While some students watched the inauguration from home, a select few took the trip up to Washington D.C. to see the peaceful transition of power in person.
Lynsey Kraftick, a sophomore public relations major from London, drove to her grandfather’s place in nearby Crystal City with her family in hopes of seeing the man she voted for swear in as president.
“This was my first inauguration,” Lynsey said. “I voted for Trump and support Trump, but I also just wanted to witness history.”
Acclimated with D.C. and its difficult metro traffic, Kraftick said she had never seen the metro as crowded as it was that morning.
“It was awful—everything was completely backed up,” Kraftick said. “I have never seen so many people in my entire life.”
Kraftick said she waited in line at one of the many entrances to the inauguration from 9 a.m. to 11:15 a.m, before deciding her only chance at seeing the inauguration was to return home and watch on television.

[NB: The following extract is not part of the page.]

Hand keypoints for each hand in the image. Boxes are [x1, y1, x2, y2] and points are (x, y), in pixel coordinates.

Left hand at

“By the time the inauguration was about to start, I was still four or five blocks from where I could see,” Kraftick said. “So I booked it back to my apartment to have a chance to watch.”
While watching the inauguration, Kraftick said First Lady Melania Trump looked awe-inspiring with her now infamous Ralph Lauren dress.

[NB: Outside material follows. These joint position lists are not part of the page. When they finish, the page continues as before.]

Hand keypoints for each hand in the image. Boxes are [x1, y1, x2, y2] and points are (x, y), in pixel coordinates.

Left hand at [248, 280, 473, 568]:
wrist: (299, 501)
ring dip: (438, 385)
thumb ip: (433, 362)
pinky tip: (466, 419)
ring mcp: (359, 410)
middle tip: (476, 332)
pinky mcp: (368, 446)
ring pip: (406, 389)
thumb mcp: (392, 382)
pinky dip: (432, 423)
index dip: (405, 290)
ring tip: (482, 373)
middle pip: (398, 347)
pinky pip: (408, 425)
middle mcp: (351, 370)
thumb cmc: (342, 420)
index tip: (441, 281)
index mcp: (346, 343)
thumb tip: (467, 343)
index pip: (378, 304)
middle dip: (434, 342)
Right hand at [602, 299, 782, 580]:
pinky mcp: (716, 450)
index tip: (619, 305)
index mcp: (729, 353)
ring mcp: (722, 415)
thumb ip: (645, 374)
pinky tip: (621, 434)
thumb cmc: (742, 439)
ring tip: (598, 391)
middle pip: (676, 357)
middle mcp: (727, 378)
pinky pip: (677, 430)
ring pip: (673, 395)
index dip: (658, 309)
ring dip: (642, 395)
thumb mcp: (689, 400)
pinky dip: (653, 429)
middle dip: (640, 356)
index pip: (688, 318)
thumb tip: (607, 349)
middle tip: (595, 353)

“Melania looked just like Jackie Kennedy,” Kraftick said. “I think [Barack] Obama and Michelle were more familial and tried to dress and look more like us, but Melania looked like a person to look up to.”
One issue Kraftick said she did find with the inauguration: “It was very non-diverse.”
Almost everyone Kraftick said she saw at the inauguration was white, and she said a lot of it may have had to do with Trump’s message during his campaign.
“I did see an equal amount of men and women there, but everyone was the same color,” Kraftick said.
The next day, Kraftick said she and her family went out of town in order to get away from the record-breaking Women’s March traffic downtown.
“There was no traffic on the road—and if you’ve ever been to D.C. you know how unusual that is,” Kraftick said.
While Kraftick said she respected the protester’s rights to free speech, she said she did think the march was over-the-top.
“That’s not how women are supposed to act,” Kraftick said. “I think they were just making it worse.”